According to the proposal submitted by Braden and BakerHostetler, the litigation counsel would consist of five attorneys and a paralegal, including attorney Katherine McKnight. Braden charges $915 the hour, while McKnight charges $670.
McKnight is a prominent Washington, D.C.-based attorney who has represented legislatures in redistricting cases, and has been invited to advise legislators about what to do and what to avoid.
At a July gathering of state legislators and redistricting commissions in Salt Lake City attended by Bridge Michigan, McKnight talked to lawmakers about “email hygiene” and the importance of avoiding using email when communicating about redistricting plans.
“If you can meet with someone in person, do that. If you can't do that, call them. If you absolutely must send them an email, (write) ‘call me,’” McKnight said. “Don't put it in email — it will be dissected, misunderstood or twisted and played against you in court.”
McKnight didn’t respond to a request for comment.
The Michigan Independent Citizens Redistricting Commission was created after Michigan voters in 2018 overwhelmingly approved a constitutional amendment that created the panel.
This will be the first redistricting cycle for the group.
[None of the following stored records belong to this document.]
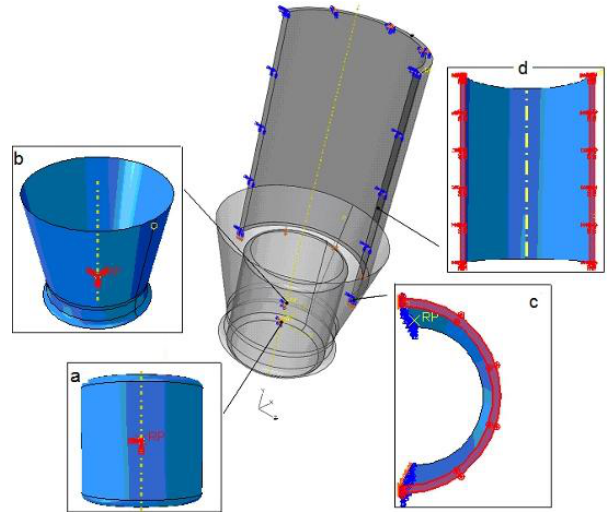
Figure 5. Boundary conditions: ( a ) reference point (RP) of the rigid plug; ( b ) RP of the rigid die; ( c ) tube surface; and ( d ) symmetric surface of the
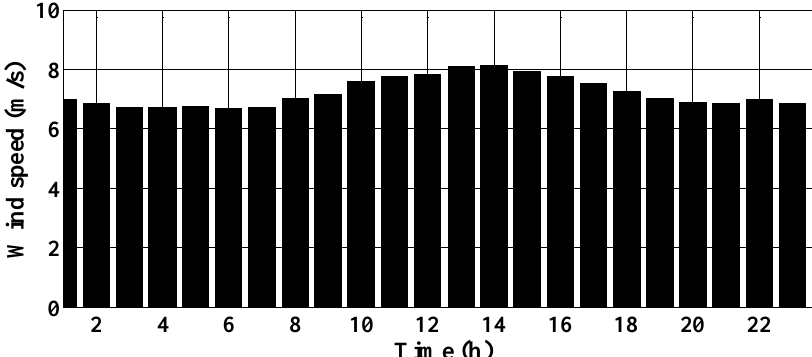
Figure 14. The gniTsacerof wind speed. Figure 14. The forecasting wind speed.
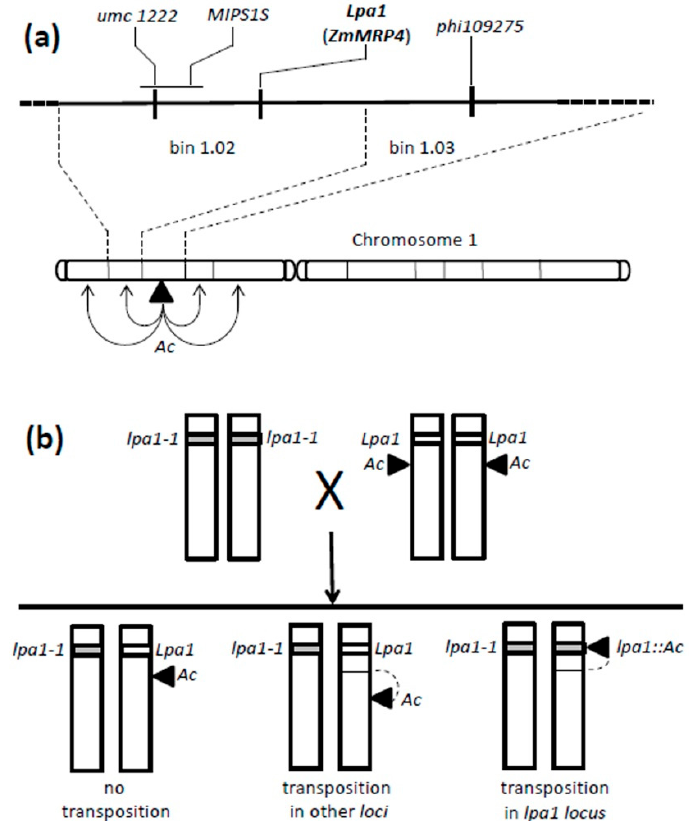
Figure 1. ( a ) Diagram of chromosome 1, the position of the Ac element and of ZmMRP locus, bin 1.02/1.03 are indicated. ( b ) Genetic scheme used to generate the F1 mutagenized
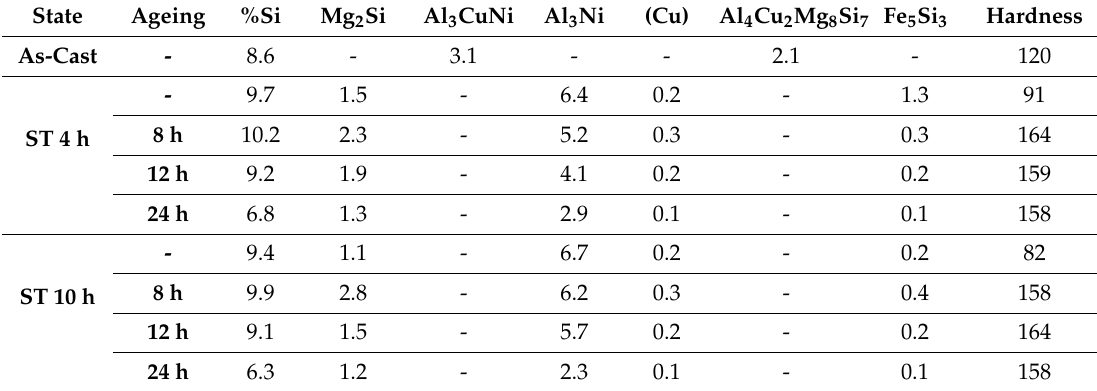
Table 2. Weight proportion of the crystalline phases present after thermal treatments. Rest: α -phase. (ST: solution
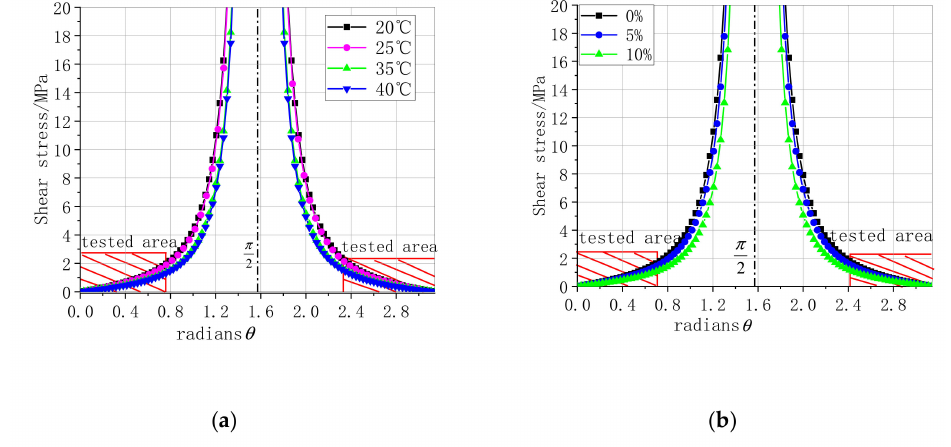
Figure 10. RelationshipofshearstressandslopeunderdifferentvaluesofTandhumidity. ( a )Relationship between T and θ , ( b ) relationship between humidity and θ .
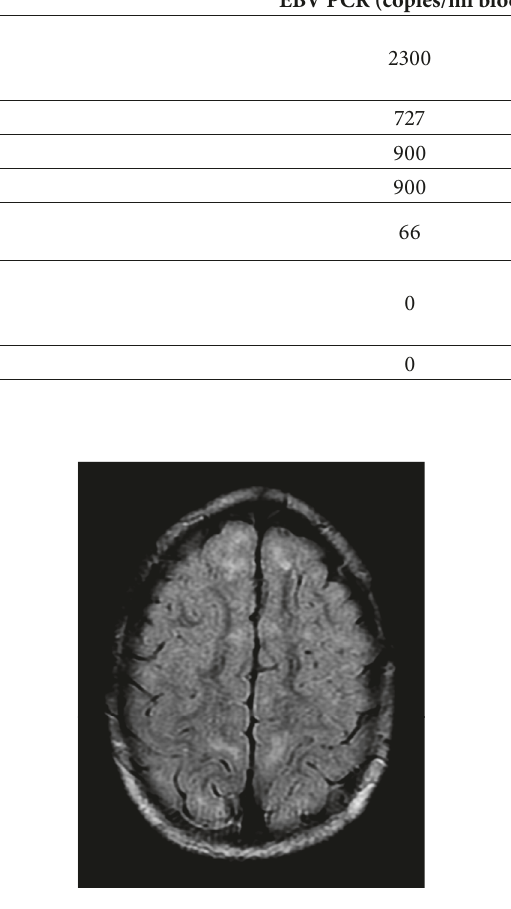
Figure 1: Axial T2-FLAIR MRI image demonstrating subcortical white matter hyperintensities most prominent within the frontal lobes. Image is courtesy of Dr. Jane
In the past, the party in power at the state’s legislature was in charge of drawing districts after every decennial census, which led to some of the most gerrymandered districts in the country.
Edward Woods III, the communications and outreach director for the Michigan Independent Citizens Redistricting Commission, told Bridge Michigan the panel sent out two requests for proposals for litigation counsel and only BakerHostleter submitted a bid.
“As always, we welcome and consider public input in making our decisions openly and transparently,” Woods said in an email.
Voters Not Politicians, the group that fought and pushed for the constitutional amendment that created the redistricting group, told Bridge Michigan the commission should take its time and solicit more proposals.
“There are so many well respected, very experienced redistricting litigation firms that would do a great job in Michigan and that wouldn't raise the same kinds of questions as BakerHostetler, which has a history of defending both partisan and racial gerrymandered maps,” said Nancy Wang, the executive director of Voters Not Politicians.
This is not the first time the commission attracts scrutiny over a potential hire.
Republicans criticized the commission over the hiring of Bruce Adelson, a Maryland-based attorney, as the Voting Rights Act attorney. Adelson donated $125 to the 2018 campaign of Michigan Secretary of State Jocelyn Benson, a Democrat.
The commission also hired Kimball Brace of Virginia-based Election Data Services, Inc., to help with the drawing of the maps.
Brace has been accused of being behind some of the most gerrymandered districts in the country. His proposal to the commission acknowledged the company is sometimes viewed as leaning Democratic.
"Everybody thinks a district is gerrymandered if they don't like it,” Brace told the commission in March.